Record extracts: Begin

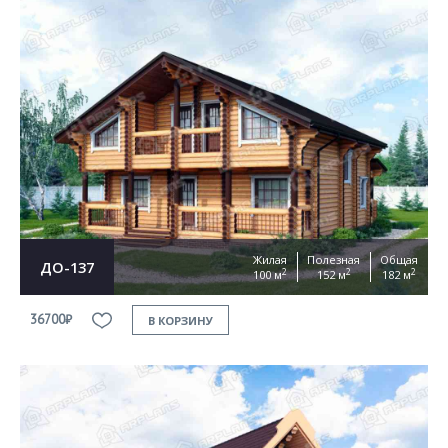
Жилая
Полезная
Общая
ДО-137
2
2
2
100 м
152 м
182 м
36700₽
В КОРЗИНУ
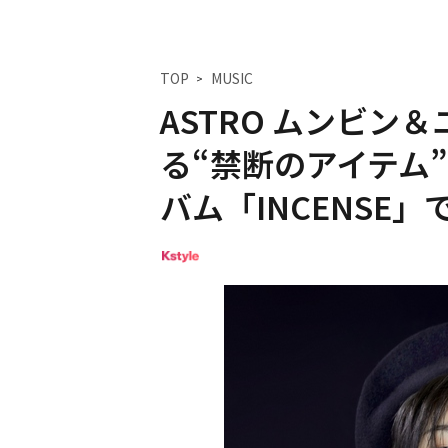
TOP
MUSIC
ASTRO ムンビン
る“禁断のアイテム
バム「INCENSE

Record extracts: End

» Problem details
Can you update the text of the records above so that "В КОРЗИНУ" becomes "КУПИТЬ" and everything else stays the same? Leave the pictures out of your answer.

» Exercise answer
Жилая
Полезная
Общая
ДО-137
2
2
2
100 м
152 м
182 м
36700₽
КУПИТЬ
TOP
MUSIC
ASTRO ムンビン
る“禁断のアイテム
バム「INCENSE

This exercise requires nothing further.